Vigneault makes a joke about getting hired by saying, “I did find out it’s a lot easier to negotiate a contract when you got two teams after you instead of just one.” Sather doesn’t like this and tries to joke back. Dolan really doesn’t like this and throws his lollipop in the trash.

Why does AV think he was fired by the Canucks?

“Well that’s a question you should ask them,” Vigneault says. “I do want to say though that I enjoyed my time in Vancouver.”

Here’s the real answer why he was fired, which could save you time if you were planning on asking the Canucks like AV instructed: AV was fired because he didn’t win the Cup. He won five division titles, two Presidents Trophies and lost in the 2010-11 Final, but he never won it all and that’s why he was fired (this is the “success” part I said we would talk about later and there’s a reason “success” has quotations around). Pretty straightforward.

Someone asks Glen Sather whether he expects either Mark Messier or Brad Richards to be part of the organization next season.
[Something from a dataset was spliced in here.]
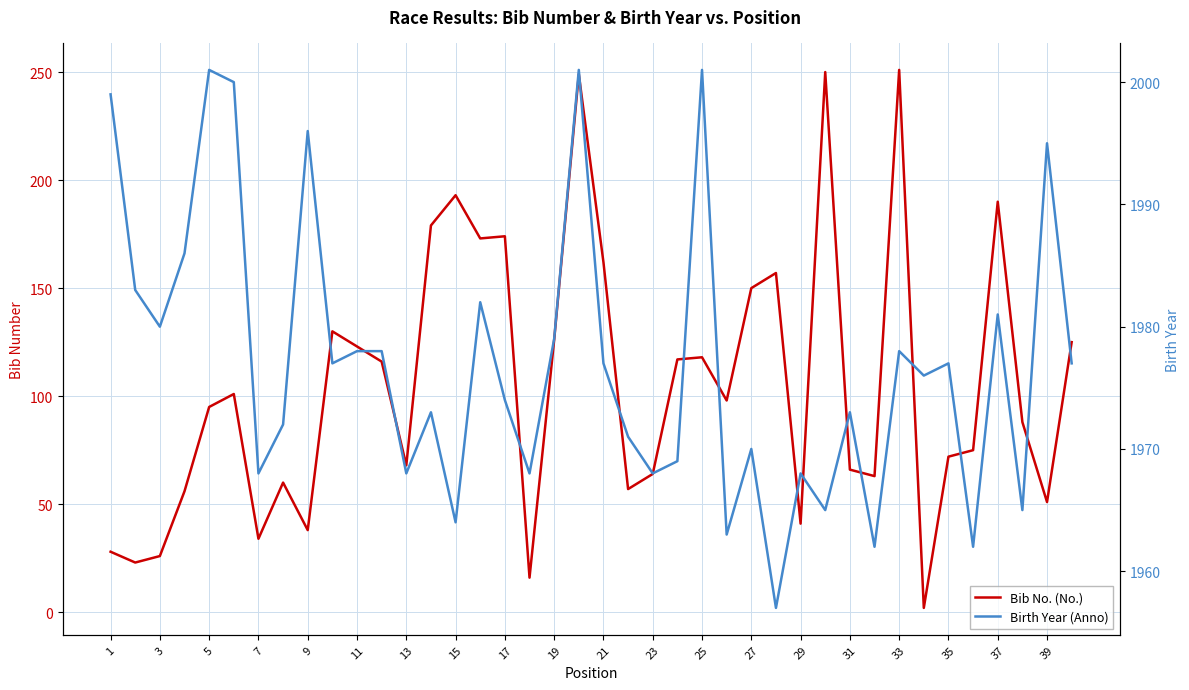

How many categories are shown in the chart?

40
“I don’t think this is an appropriate place to talk about player decisions,” Sather says. “It’s a day for AV and I think we’ll stick to the coaching.”

I didn’t expect Sather to actually give a real answer to that question and the person who asked it should have realized they wouldn’t get a real answer either and they should have saved everyone time by not asking it. (Beat writers! Reporters!) I don’t think Richards will be back even though I think he should be back, but that decision has most likely already been made.

As for Messier, it’s a weird spot. How is he supposed to continue to serve as a special assistant to Sather when Sather didn’t hire him and he would have to work with AV and make decisions about AV’s team when AV was picked over him? I would have been happy with Messier as the head coach and wanted him to be the head coach, but it looks like his time with the team might end (for now) the way Don Mattingly’s did.

The press conference went about as well as it could for a coach who won’t coach his first game for a little over three months. Vigneault said all the right things and answered every question the way you would have wanted him to and maybe New York (his third head coaching job) will turn out to be what Chicago has been for Joel Quenneville (his third head coaching job) and what Boston has been for Claude Julien (his third head coaching job).

If it works out, Vigneault will lead the Rangers to their first Cup since 1994. If it doesn’t work out, well at least he’s not John Tortorella.